Cette étude propose une analyse intéressante de ce problème dans des régions (Australie, Californie) où les feux de forêts sont fréquents. Cependant, si elle propose une piste à explorer pour les vignerons elle ne donne pas de réelle explication scientifique. Il faudrait poursuivre la recherche pour pouvoir réellement conclure sur tous les tenants et les aboutissants du goût fumé d’un vin. Voici quelques pistes de réflexion.
Tout d’abord, les molécules responsables de ce goût ne se révèlent qu’après la vinification. Le seul et unique moyen de savoir si un vin sera fumé avant de le vendanger et de procéder à une « mini » vinification comme celle qui a été réalisée pour l’expérience et d’analyser le vin. Inutile de préciser que l’étude n’est plus très utile dans cette perspective…
Ensuite, l’étude ne propose aucune piste sur l’évolution de ces arômes après élevage. Certains vins prennent peuvent prendre un goût fumé après l’élevage en fûts ou en barriques en fonction du brûlage réalisé par le tonnelier. Inversement, un vin exposé à de la fumée peut-il perdre ces aromes fumés au cours de l’élevage ? Pas impossible, mais invérifiable.

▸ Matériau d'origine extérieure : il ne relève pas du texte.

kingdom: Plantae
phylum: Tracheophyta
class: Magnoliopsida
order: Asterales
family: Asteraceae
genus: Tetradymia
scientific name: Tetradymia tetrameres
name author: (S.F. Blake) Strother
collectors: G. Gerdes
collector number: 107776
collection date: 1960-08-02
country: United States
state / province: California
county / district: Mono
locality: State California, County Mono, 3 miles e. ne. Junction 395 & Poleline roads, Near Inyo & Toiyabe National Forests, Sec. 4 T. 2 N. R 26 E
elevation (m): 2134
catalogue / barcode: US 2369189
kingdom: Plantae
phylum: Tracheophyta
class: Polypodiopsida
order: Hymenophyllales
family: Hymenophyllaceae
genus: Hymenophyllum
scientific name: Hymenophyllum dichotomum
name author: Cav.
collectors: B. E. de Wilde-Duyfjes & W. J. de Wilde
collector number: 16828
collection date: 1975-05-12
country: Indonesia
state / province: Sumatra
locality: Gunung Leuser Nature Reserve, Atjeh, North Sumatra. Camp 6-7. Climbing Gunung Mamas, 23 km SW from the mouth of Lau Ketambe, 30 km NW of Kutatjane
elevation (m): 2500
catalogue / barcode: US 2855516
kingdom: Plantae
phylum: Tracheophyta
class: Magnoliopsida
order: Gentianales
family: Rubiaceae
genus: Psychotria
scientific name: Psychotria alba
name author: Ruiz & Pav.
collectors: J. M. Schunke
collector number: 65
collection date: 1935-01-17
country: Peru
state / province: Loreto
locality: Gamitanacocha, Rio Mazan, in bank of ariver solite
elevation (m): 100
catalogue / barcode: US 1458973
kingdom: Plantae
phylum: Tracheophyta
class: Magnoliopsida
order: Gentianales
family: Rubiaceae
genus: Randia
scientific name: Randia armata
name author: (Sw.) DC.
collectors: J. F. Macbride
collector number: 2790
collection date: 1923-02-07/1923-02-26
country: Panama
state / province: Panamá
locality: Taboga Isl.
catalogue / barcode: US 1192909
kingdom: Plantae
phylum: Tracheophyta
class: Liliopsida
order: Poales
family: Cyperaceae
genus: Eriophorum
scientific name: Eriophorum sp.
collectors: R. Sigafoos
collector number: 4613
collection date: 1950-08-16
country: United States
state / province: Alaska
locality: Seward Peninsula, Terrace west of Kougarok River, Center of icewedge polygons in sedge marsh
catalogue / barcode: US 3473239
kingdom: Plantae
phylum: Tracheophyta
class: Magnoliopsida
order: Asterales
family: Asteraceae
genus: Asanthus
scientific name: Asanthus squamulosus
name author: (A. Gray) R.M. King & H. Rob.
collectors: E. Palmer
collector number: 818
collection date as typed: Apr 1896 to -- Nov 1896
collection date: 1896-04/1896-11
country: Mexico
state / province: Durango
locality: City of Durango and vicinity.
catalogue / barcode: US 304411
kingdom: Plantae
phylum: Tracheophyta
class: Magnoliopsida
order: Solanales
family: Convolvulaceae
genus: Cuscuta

Vous pouvez donc acheter des vins provenant d’un domaine californien, même si un feu de forêt a eu lieu au bord des parcelles. Mieux vaut acheter un vin blanc, plutôt de chardonnay et de préférence vendangé tôt. Dans ce là, peu de risque d’avoir un vin contaminé. Pour le reste, il faut tenter l’experience : la science n’a pas réponse à tout !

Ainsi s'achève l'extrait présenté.